Yes, but only if there’s a block leaf node at the start or end of the document. The scenario with the code block is similar to a scenario where you just have a single paragraph—that also won’t allow a gap cursor.

(The way to escape the single-code-block situation would be shift-enter to create a paragraph after it, and then, if necessary, possibly change the type of the code block to some other block node.)

The scenario with the code block is similar to a scenario where you just have a single paragraph—that also won’t allow a gap cursor.

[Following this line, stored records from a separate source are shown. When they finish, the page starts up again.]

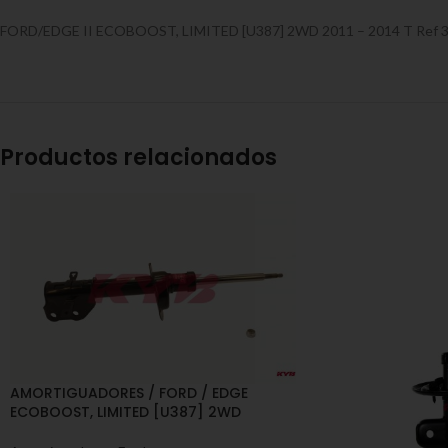
FORD/EDGE II ECOBOOST, LIMITED [U387] 2WD 2011 – 2014 T Ref 
Productos relacionados
AMORTIGUADORES / FORD / EDGE
ECOBOOST, LIMITED [U387] 2WD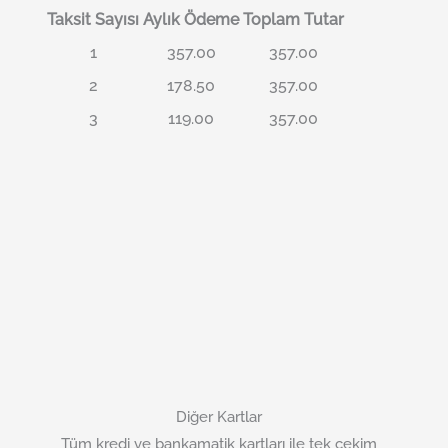
Taksit Sayısı
Aylık Ödeme
Toplam Tutar
1
357.00
357.00
2
178.50
357.00
3
119.00
357.00
Diğer Kartlar
Tüm kredi ve bankamatik kartları ile tek çekim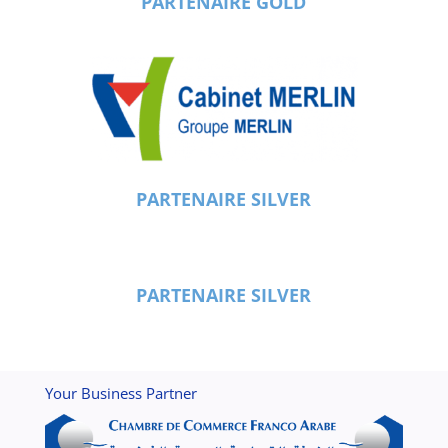
PARTENAIRE GOLD
PARTENAIRE SILVER
PARTENAIRE SILVER
Your Business Partner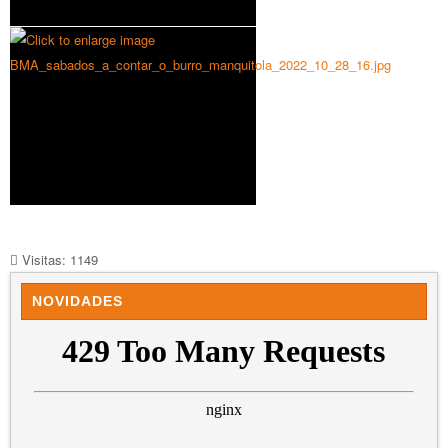
Visitas: 1149
NOVIDADES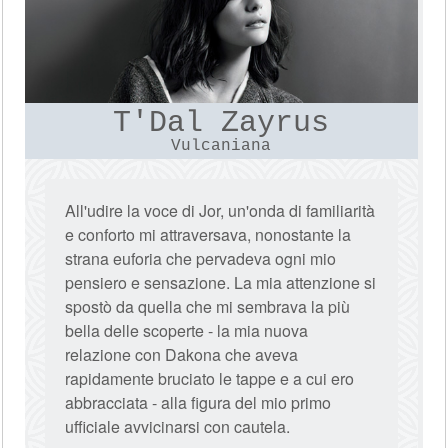
T'Dal Zayrus
Vulcaniana
All'udire la voce di Jor, un'onda di familiarità
e conforto mi attraversava, nonostante la
strana euforia che pervadeva ogni mio
pensiero e sensazione. La mia attenzione si
spostò da quella che mi sembrava la più
bella delle scoperte - la mia nuova
relazione con Dakona che aveva
rapidamente bruciato le tappe e a cui ero
abbracciata - alla figura del mio primo
ufficiale avvicinarsi con cautela.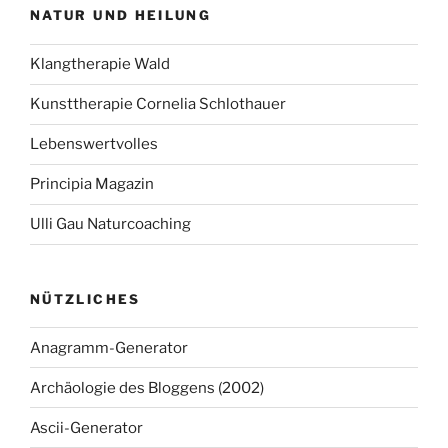
NATUR UND HEILUNG
Klangtherapie Wald
Kunsttherapie Cornelia Schlothauer
Lebenswertvolles
Principia Magazin
Ulli Gau Naturcoaching
NÜTZLICHES
Anagramm-Generator
Archäologie des Bloggens (2002)
Ascii-Generator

I feel like the key difference here is: with paragraphs (and headings), you’re not trapped within the node because at the start or end of paragraphs, pressing enter with the baseKeymap creates a paragraph nearby; while with codeblocks, pressing enter results in a newline within the codeblock, so that you’re still inside the same node.

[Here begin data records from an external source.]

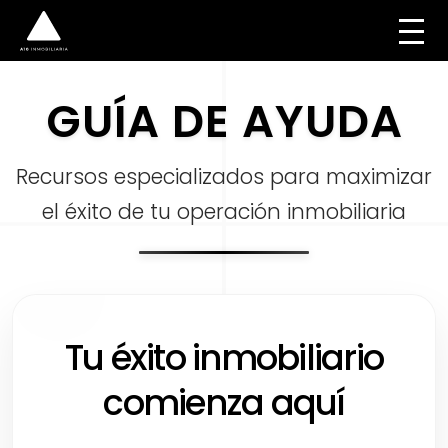
GUÍA DE AYUDA
Recursos especializados para maximizar
el éxito de tu operación inmobiliaria
Tu éxito inmobiliario
comienza aquí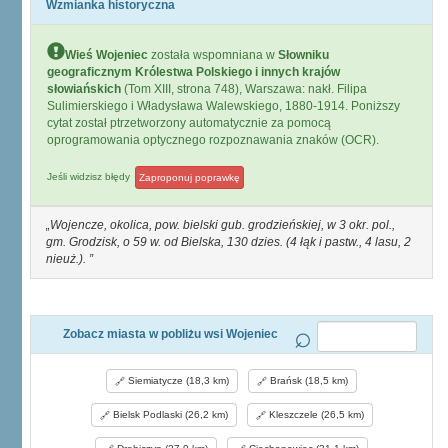
Wzmianka historyczna
Wieś Wojeniec
została wspomniana w
Słowniku
geograficznym Królestwa Polskiego i innych krajów
słowiańskich
(Tom XIII, strona 748), Warszawa: nakł. Filipa
Sulimierskiego i Władysława Walewskiego, 1880-1914. Poniższy
cytat został ptrzetworzony automatycznie za pomocą
oprogramowania optycznego rozpoznawania znaków (OCR).
Jeśli widzisz błędy
Zaproponuj poprawkę
Wojencze, okolica, pow. bielski gub. grodzieńskiej, w 3 okr. pol.,
gm. Grodzisk, o 59 w. od Bielska, 130 dzies. (4 łąk i pastw., 4 lasu, 2
nieuż.).
Zobacz miasta w pobliżu wsi Wojeniec
Siemiatycze (18,3 km)
Brańsk (18,5 km)
Bielsk Podlaski (26,2 km)
Kleszczele (26,5 km)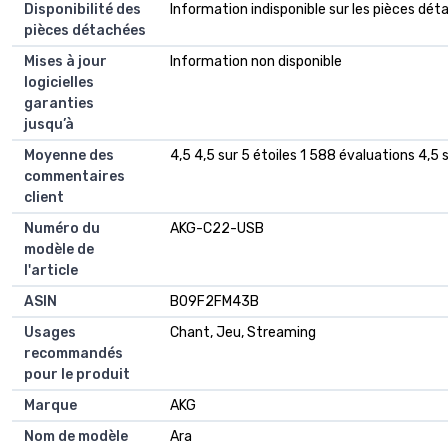
Disponibilité des
‎Information indisponible sur les pièces dé
pièces détachées
Mises à jour
‎Information non disponible
logicielles
garanties
jusqu’à
Moyenne des
4,5 4,5 sur 5 étoiles 1 588 évaluations 4,5 s
commentaires
client
Numéro du
AKG-C22-USB
modèle de
l'article
ASIN
B09F2FM43B
Usages
Chant, Jeu, Streaming
recommandés
pour le produit
Marque
AKG
Nom de modèle
Ara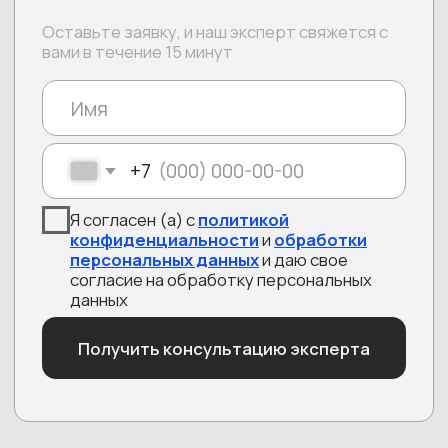
80/20
3 мин
600 000+
Retail
Срочное масштабирование
Подбор операторов
Техподдержка клиентов
Сокращение расходов на
SL
обслуживание горячей линии
35%
80/20
Медиа
Недвижимость
Срочное масштабирование
Подбор операторов
Техподдержка клиентов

The "Mod-Enter": exitCode helps with exiting codeblocks as you’ve mentioned, but only works in creating paragraph below and not above.


Yes, but only if there’s a block leaf node at the start or end of the document.

The programming logic for this is within closedBefore and closedAfter right? With

if ((x.childCount == 0 && !x.inlineContent) || x.isAtom || x.type.spec.isolating) return true
if (x.inlineContent) return false

Is it possible to modify these 2 (+ 2) lines to include x.type.spec.allowGapCursor to be considered

if ((x.childCount == 0 && !x.inlineContent) || x.isAtom || x.type.spec.isolating || x.type.spec.allowGapCursor) return true
if (x.inlineContent) return false

so that within the code_block spec, to allow gap cursors we would just write

  get schema(): NodeSpec {
    return {
      content: "text*",
      marks: "",
      group: "block",
      code: true,
      defining: true,
      allowGapCursor: true,
      parseDOM: [{tag: "pre", preserveWhitespace: "full"}],
      toDOM(node: PMNode) { return ["pre", ["code", 0]] },
    }
  }

or does that not make sense with the rest of ProseMirror?

The reason to check x.type.spec.allowGapCursor is because within the GapCursor.valid method, it short-circuits on the third line with closedBefore or closedAfter being true. So even if we set the parent spec (in this case, doc) to allowGapCursor=true, no gapcursor would be created.

  GapCursor.valid = function valid ($pos) {
    var parent = $pos.parent;
    if (parent.isTextblock || !closedBefore($pos) || !closedAfter($pos)) { return false }
    var override = parent.type.spec.allowGapCursor;
    if (override != null) { return override }
    var deflt = parent.contentMatchAt($pos.index()).defaultType;
    return deflt && deflt.isTextblock
  };

That approach doesn’t seem to align very well with what gap cursors currently are—they are defined as occurring on the block level, so a code block (which has inline content) can’t contain them. But the allowGapCursor configuration is about whether a given node can contain gap cursors. I’m not really comfortable further blurring this, because it is already pretty subtle and error-prone (there have been bugs with accidental gap cursors appearing in the wrong places before).